Márcio Falcão, da Folha  Online. O presidente do STF (Supremo Tribunal Federal), Gilmar Mendes, disse nesta quarta-feira que a chegada de José Antônio Dias...

Márcio Falcão, da Folha  Online.

O presidente do STF (Supremo Tribunal Federal), Gilmar Mendes, disse nesta quarta-feira que a chegada de José Antônio Dias Toffoli (advogado-geral da União) vai contribuir para a modernização da Suprema Corte.

A indicação de Toffoli foi confirmada hoje pelo plenário do Senado. Ele vai ocupar a vaga aberta com a morte do ex-ministro Carlos Alberto Menezes Direito.

“Seguramente é uma pessoa qualificada que vem exercendo a função de advogado-geral da União com grande responsabilidade, mantendo um diálogo altivo com o Supremo. Ele vai dar uma contribuição no esforço que estamos fazendo de modernização do STF para transformá-lo em uma autêntica corte constitucional”, afirmou.

O ministro Carlos Ayres Britto, também presidente do TSE (Tribunal Superior Eleitoral), afirmou que a juventude de Toffoli, 41 anos, vai oxigenar os debates do STF. “Estendo a ele minhas saudações carinhosas, na certeza de que ele vem para qualificar os debates e arejar a Corte com sua juventude”, disse.

Poucas horas depois de Toffoli ser sabatinado pela CCJ (Comissão de Constituição e Justiça) da Casa, os senadores aprovaram em tempo recorde a sua indicação no plenário da Casa.

Os governistas mobilizaram sua base aliada para garantir a aprovação do nome de Toffoli nesta quarta-feira.

Os governistas aproveitaram o folgado placar na CCJ favorável à indicação do advogado –de 20 senadores favoráveis contra apenas três contrários –para emplacar o nome do advogado no plenário.

Em mais de seis horas de sabatina na comissão, Toffoli prometeu agir de forma imparcial no STF –apesar de ter advogado para o PT e ter sido indicado ao tribunal pelo presidente Luiz Inácio Lula da Silva.

“O fato de ter atuado em decisões eleitorais para o presidente da República faz parte do passado. Não nego a minha história, mas não faz mais parte [dela]. A partir do momento que fui para a Advocacia Geral da União eu já deixei qualquer laço de atuação privada com Sua Excelência. Não vejo nenhum impedimento em relação aos requisitos constitucionais para ir ao STF”, afirmou.
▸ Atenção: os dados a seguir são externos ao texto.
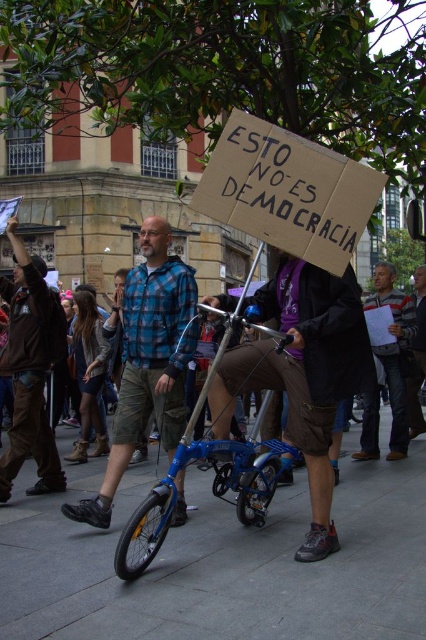
Question: Which of these objects is positioned farthest from the slate gray pavement at lower center?

Choices:
 (A) brown leather jacket at left
 (B) blue plaid shirt at center
 (C) dark gray jeans at center

Answer: (C)

Question: Is blue plaid shirt at center below brown leather jacket at left?

Choices:
 (A) yes
 (B) no

Answer: (A)

Question: Which object is the farthest from the brown leather jacket at left?

Choices:
 (A) blue plaid shirt at center
 (B) dark gray jeans at center
 (C) slate gray pavement at lower center

Answer: (B)

Question: Which object appears farthest from the camera in this image?

Choices:
 (A) blue plaid shirt at center
 (B) slate gray pavement at lower center
 (C) dark gray jeans at center

Answer: (C)

Question: Does slate gray pavement at lower center have a lesser width compared to dark gray jeans at center?

Choices:
 (A) no
 (B) yes

Answer: (A)

Question: Does slate gray pavement at lower center appear on the left side of dark gray jeans at center?

Choices:
 (A) no
 (B) yes

Answer: (B)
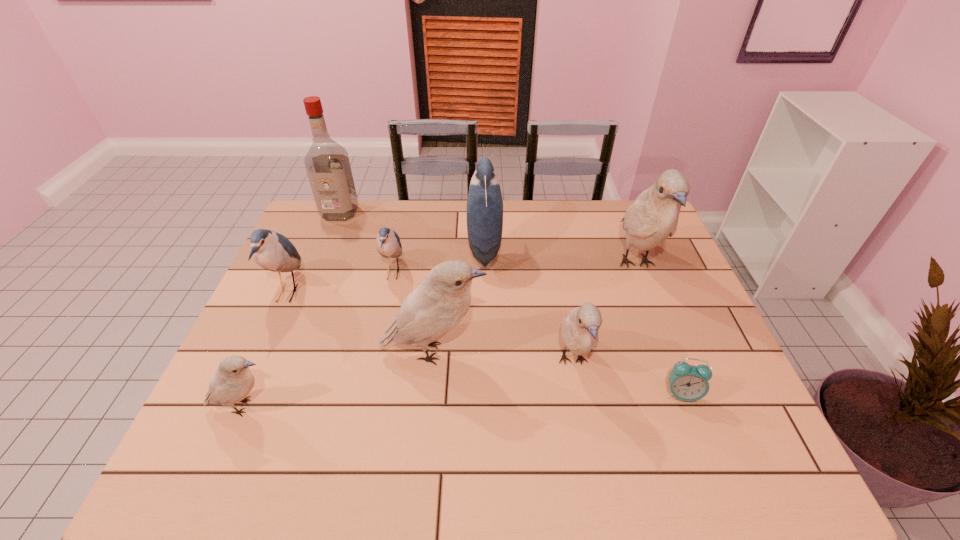
This screenshot has height=540, width=960. I want to click on liquor, so click(327, 164).

Locate an element on the screen. This screenshot has height=540, width=960. the biggest white bird is located at coordinates (653, 217).

Identify the location of the rightmost bird. The height and width of the screenshot is (540, 960). (653, 217).

Locate an element on the screen. The width and height of the screenshot is (960, 540). the biggest blue bird is located at coordinates (484, 204).

This screenshot has width=960, height=540. Find the location of `the second white bird from left to right`. the second white bird from left to right is located at coordinates (439, 303).

The image size is (960, 540). Find the location of `the leftmost blue bird`. the leftmost blue bird is located at coordinates (272, 251).

The height and width of the screenshot is (540, 960). I want to click on the seventh object from left to right, so click(579, 330).

You are a GUI agent. You are given a task and a screenshot of the screen. Output one action in this format:
    pyautogui.click(x=<x>, y=<y>)
    Task: Click on the second bird from right to left
    
    Given the screenshot: What is the action you would take?
    pyautogui.click(x=579, y=330)

Identify the location of the smallest blue bird. This screenshot has width=960, height=540. (388, 242).

Find the location of a particular element. This screenshot has width=960, height=540. the leftmost white bird is located at coordinates (232, 382).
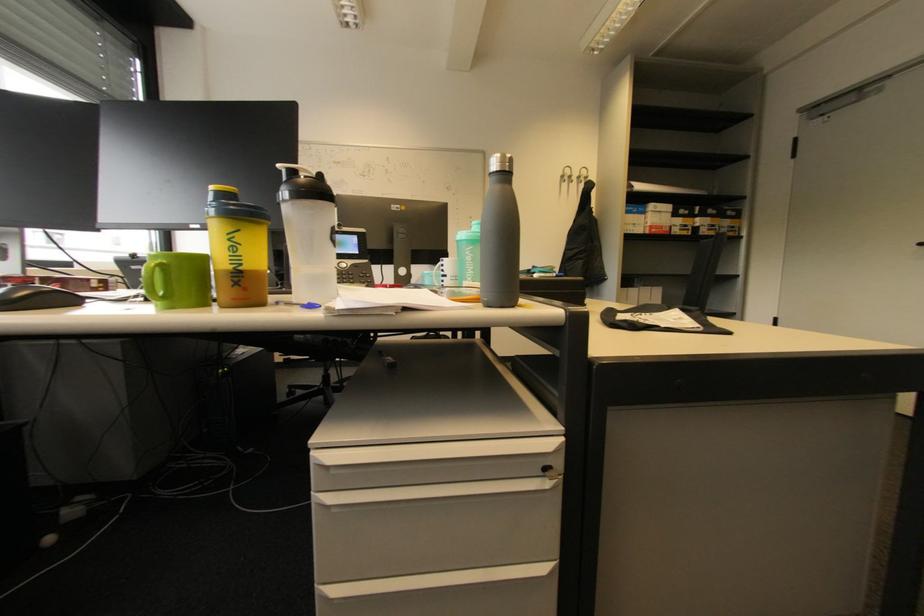
Find where to insert the cabinet keyhole. Please return your answer as a coordinate pair (x, y).

(552, 474)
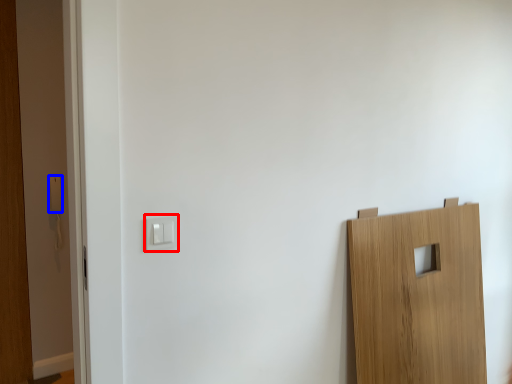
Question: Among these objects, which one is farthest to the camera, light switch (highlighted by a red box) or light switch (highlighted by a blue box)?

Choices:
 (A) light switch
 (B) light switch

Answer: (B)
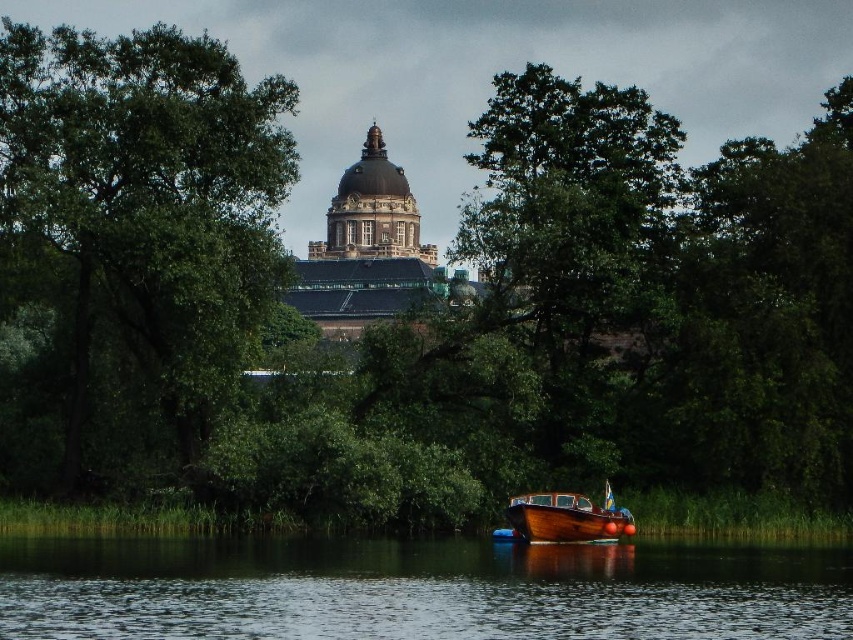
Which is more to the left, green leafy tree at left or transparent water at lower center?

From the viewer's perspective, green leafy tree at left appears more on the left side.

Which is behind, point (4, 97) or point (148, 586)?

Point (4, 97)

Where is `green leafy tree at left`? green leafy tree at left is located at coordinates (129, 244).

Which is in front, point (306, 563) or point (590, 531)?

Point (306, 563)

Between point (795, 577) and point (619, 508), which one is positioned behind?

The point (619, 508) is more distant.

This screenshot has width=853, height=640. Find the location of `transparent water at lower center`. transparent water at lower center is located at coordinates (416, 588).

Who is more distant from viewer, (107,100) or (624,522)?

Point (107,100)

Who is positioned more to the left, green leafy tree at left or wooden boat at lower center?

green leafy tree at left

Is point (181, 65) less distant than point (561, 541)?

No, it is behind (561, 541).

Locate an element on the screen. green leafy tree at left is located at coordinates (129, 244).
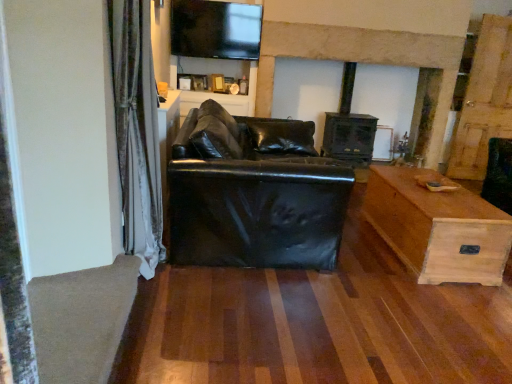
You are a GUI agent. You are given a task and a screenshot of the screen. Output one action in this format:
    pyautogui.click(x=<x>, y=<y>)
    Task: Click on the vacant region in front of wooden chest at right
    
    Given the screenshot: What is the action you would take?
    pyautogui.click(x=424, y=308)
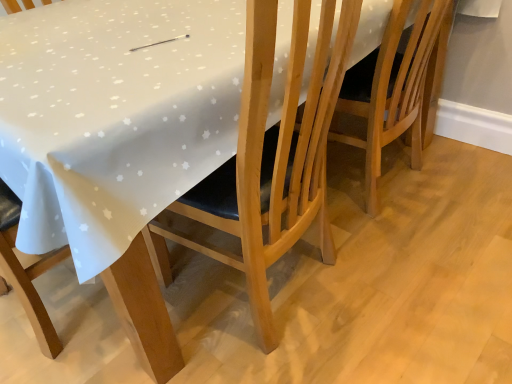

Em sua defesa, Toffoli disse que priorizou a advocacia em sua formação profissional –por isso não realizou cursos de pós-graduação. Toffoli afirmou que, apesar de não ter mestrado nem doutorado, conquistou na advocacia competência jurídica para assumir uma vaga na Suprema Corte.

“Em relação a mestrado, doutorado ou concurso, eu tenho a dizer que optei pela advocacia. A minha formação profissional se fez na advocacia. A advocacia é uma atividade nobre, honrosa, está na Constituição como função auxiliar à Justiça. É defensora da aplicação do direito. Eu não fiz opção de vida para a academia. Fiz opção de vida para a advocacia”, afirmou.

Sobre o fato de ter sido reprovado em dois concursos públicos, Toffoli disse ao senador Álvaro Dias (PSDB-PR) que o fato não é suficiente para medir o seu ‘notável saber jurídico’ para assumir a vaga no STF.

“A aprovação ou reprovação em concurso não pode ser tomada como responsável pelo notável saber jurídico. Há outras formas de aferição da sapiência jurídica. Esse critério é subjetivo, um critério que sem dúvida Vossas Excelências, ao votarem, têm o direito e o dever de levarem em consideração. É um fato da minha vida, da minha história que ocorreu, mas a minha opção sempre foi a advocacia quando me formei”, explicou.